Она радуется, что я не умер.
Я бы подумал, что чувство, распирающее в этот момент мою грудь, было счастьем, но мне-то знать лучше. Я перестал испытывать эту особую эмоцию много лет назад.
— Поторопись. Нам нужно идти.
Я беру её за руку и вывожу из комнаты. Натали следует за мной без возражений, хватая меня за руку и подстраиваясь под мой шаг. Мы выбираемся через чёрный ход и добираемся до внедорожника как раз в тот момент, когда три полицейские машины показываются на холме, а затем быстро мчатся по дороге к ресторану.
Если нам повезёт, полицейские не увидят, как мы уходим.
Если нам повезёт ещё больше, в ресторане не будет камер видеонаблюдения внутри.
И если все звезды сойдутся в нужной точке и боги улыбнутся нам, ни один из свидетелей не сможет дать полиции точное описание кого-либо из нас.
Однако у меня плохое предчувствие по поводу того, что одна перепуганная сотрудница в этот момент на кухне сжимает своё ожерелье с крестом.
Полагаю, что мой образ уже выжжен глубоко в её душе.
16
Нат
Kейдж хранит молчание, пока ведет машину. Его руки твердо лежат на руле. Он расслаблен и спокоен.

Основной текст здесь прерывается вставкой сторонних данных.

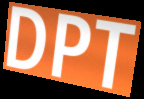
DPT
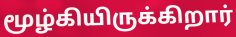
மூழ்கியிருக்கிறார்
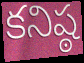
కనిష్ఠ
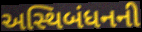
અસ્થિબંધનની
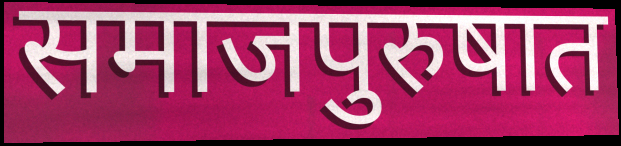
समाजपुरुषात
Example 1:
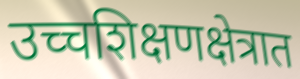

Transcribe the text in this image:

उच्चशिक्षणक्षेत्रात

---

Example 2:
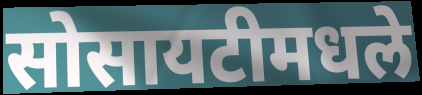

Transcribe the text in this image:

सोसायटीमधले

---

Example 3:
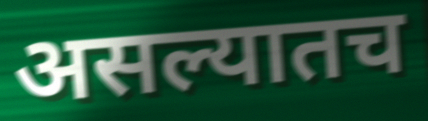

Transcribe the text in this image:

असल्यातच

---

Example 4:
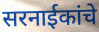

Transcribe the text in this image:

सरनाईकांचे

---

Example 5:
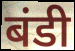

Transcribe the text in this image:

बंडी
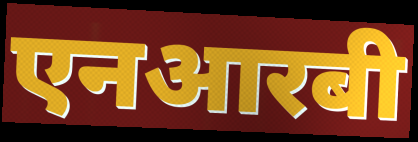
एनआरबी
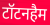
टॉटनहैम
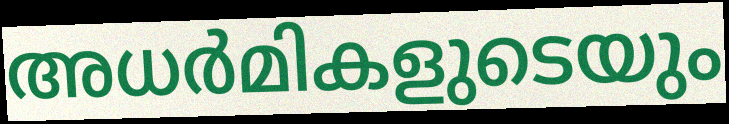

Очевидно, что я здесь единственная, кто тихо начинает сходить с ума.
Слова вырываются у меня с придыханием:
— Что произошло? Почему началась стрельба?

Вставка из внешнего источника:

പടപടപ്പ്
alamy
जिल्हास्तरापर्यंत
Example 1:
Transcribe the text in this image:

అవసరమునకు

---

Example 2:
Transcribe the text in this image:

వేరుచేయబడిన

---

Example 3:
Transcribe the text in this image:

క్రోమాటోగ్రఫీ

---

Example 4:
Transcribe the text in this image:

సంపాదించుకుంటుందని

— Пока не знаю. Но выясню.
— Что насчет Слоан?
— Она в порядке. Она со Ставросом, и он защитит ее ценой собственной жизни.
Кейдж издает мрачный смешок.
— Что смешного?
Он переводит на меня взгляд.
— Ставросу прекрасно известно, что если он не защитит ее, а на теле Слоан появится хотя бы царапина, то он и все, кто ему дорог, поплатятся за это.

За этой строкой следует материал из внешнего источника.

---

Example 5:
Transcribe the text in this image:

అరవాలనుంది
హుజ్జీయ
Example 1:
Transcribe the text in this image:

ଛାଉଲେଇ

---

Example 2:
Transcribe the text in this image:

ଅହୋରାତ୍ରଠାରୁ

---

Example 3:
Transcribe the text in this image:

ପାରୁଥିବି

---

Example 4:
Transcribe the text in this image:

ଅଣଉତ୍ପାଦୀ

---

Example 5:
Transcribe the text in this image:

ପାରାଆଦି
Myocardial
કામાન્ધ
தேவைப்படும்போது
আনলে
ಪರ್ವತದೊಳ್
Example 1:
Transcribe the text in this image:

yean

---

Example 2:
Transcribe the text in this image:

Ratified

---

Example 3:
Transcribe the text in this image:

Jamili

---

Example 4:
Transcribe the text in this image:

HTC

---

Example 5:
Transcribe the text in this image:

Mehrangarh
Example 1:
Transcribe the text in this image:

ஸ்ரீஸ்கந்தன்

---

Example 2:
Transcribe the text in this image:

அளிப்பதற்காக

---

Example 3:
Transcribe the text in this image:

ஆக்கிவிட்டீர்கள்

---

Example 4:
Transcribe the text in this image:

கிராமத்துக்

— Что значит... что ты их убьешь.
— Ага. Изощренно неприятным образом.
Хотелось бы мне унять сердцебиение. Крайне трудно сосредоточиться, пока пытаешься предотвратить подступающий инфаркт.
Кейдж изучает мое лицо, затем снова смотрит на дорогу.
— Делай медленные, глубокие вдохи.
— Это еще зачем?
— У тебя гипервентиляция.
Он прав: так и есть. В данный момент я больше напоминаю мопса с внезапным приступом астмы. Откидываюсь на спинку сиденья, закрываю глаза и пытаюсь успокоиться.
Но ничего не получается.
— Копы...
— Если они свяжутся с тобой, не разговаривай с ними. По закону ты не обязана разговаривать с ними, чем бы они ни угрожали. У тебя есть законное право хранить молчание, даже если тебя взяли под стражу или посадили в тюрьму.
Я впадаю в панику. У меня срывается голос.